It will take weeks to clean up a huge discharge of raw sewage that today poured into Lake Taupō after a wastewater pipe broke on the lakefront.
The main burst just after 2pm and about an hour later the footpath collapsed and took out a wastewater pipe, causing an unknown quantity of wastewater to enter the lake for up to 1.5 hours.
Taupō mayor David Trewavas said the amount of wastewater entering the lake was now down to a trickle.
It was devastating that this had happened to one of the cleanest lakes in the world but it appeared to be an act of nature, he said.
Residents in Taupō township have been told not to flush their toilets for at least tonight and are being warned to stay out of the water.
Businesses are still running as usual.
Taupō District Council chief executive Gareth Green said contractors had temporarily repaired the wastewater pipe by using overland pipes, hoses and pumps until a more stable solution was in place. It would take weeks for the permanent repairs to be done.
"We urgently need Taupō residents to refrain from flushing and putting water into the wastewater system until further notice," he said.

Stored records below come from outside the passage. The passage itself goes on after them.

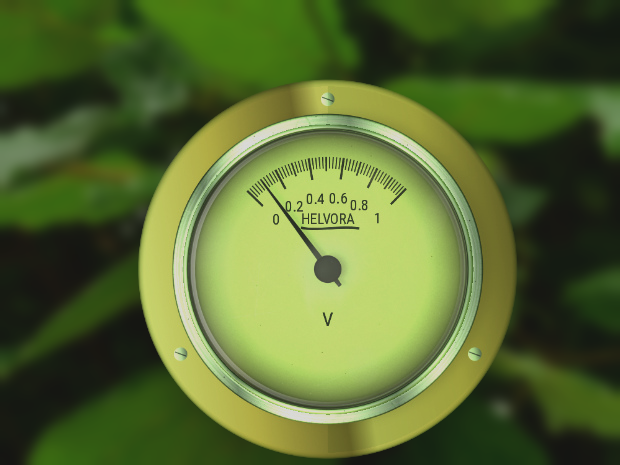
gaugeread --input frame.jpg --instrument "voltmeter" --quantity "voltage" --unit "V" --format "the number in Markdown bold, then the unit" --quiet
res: **0.1** V
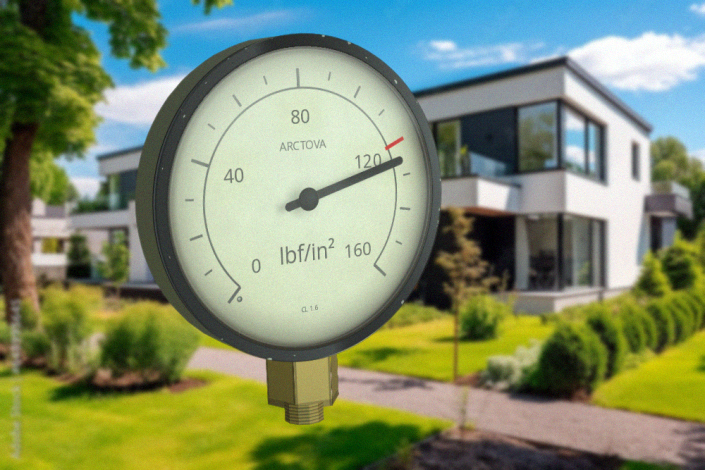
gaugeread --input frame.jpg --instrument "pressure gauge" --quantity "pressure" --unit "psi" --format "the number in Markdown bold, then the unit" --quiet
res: **125** psi
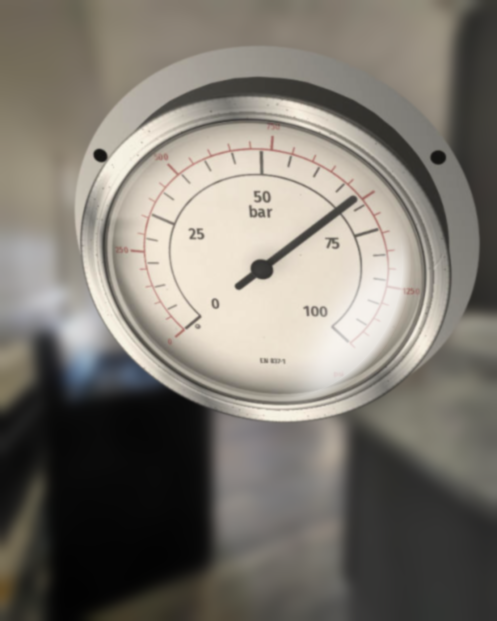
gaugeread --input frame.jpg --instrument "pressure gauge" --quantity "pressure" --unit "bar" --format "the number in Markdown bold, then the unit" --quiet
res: **67.5** bar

He said between 70 and 80 per cent of Taupō's wastewater had been pouring straight into the lake and the council could not be confident more wasn't entering the lake.
Green did not have an exact figure of how much wastewater had gone into the lake, but it was a "substantial volume".
Lake Terrace between Ruapehu St and Ferry Rd is closed for assessment.
The pipe went under the bridge to Nukuhau, and affected residents reported no water and low pressure.
The council is advising people to avoid flushing toilets and taking showers, and against any other unnecessary water use such as doing the laundry.
"Every litre they don't flush at the moment is a litre less that has gone into the lake."
Waka Ama paddlers have also been advised to stay out of the lake until further notice.
Green said being winter there was very little recreational activity on the lake, but urged people to steer clear.
A Hamilton City Council spokeswoman said a notification was recieved from Taupo District Council and Waikato District Health Board outlining what had happened so precautionary measures at the water treatment plant could be put into place if needed.
"We are closely monitoring the Waikato River quality for any significant change and if needed we are able to shut down the plant and operate off our stored water in reservoirs around the city. There are no concerns regarding the quality of Hamilton's drinking water as a result of this event."
Taupo District council was working with Waikato Regional Council and iwi to begin the clean-up although it was unclear how long it would take.
People have commented on social media that they were "shocked" and "saddened" and worried that the lake's clean green image would be ruined forever.
Julia Smith said Kiwi councils seemed to have a slack attitude towards their supposedly pristine environments and wildlife. "Raw sewage into their waterways but also freeways built straight thru wildlife corridors without any care or consideration of the death & devastation this causes!"
Colin Smith said the council needed to be held to account over the Taupo spill when farmers like him were made to paid high rates and were restricted on the amount of stock to protect the lake.
Others questioned whether they would be able to swim in the lake by summer.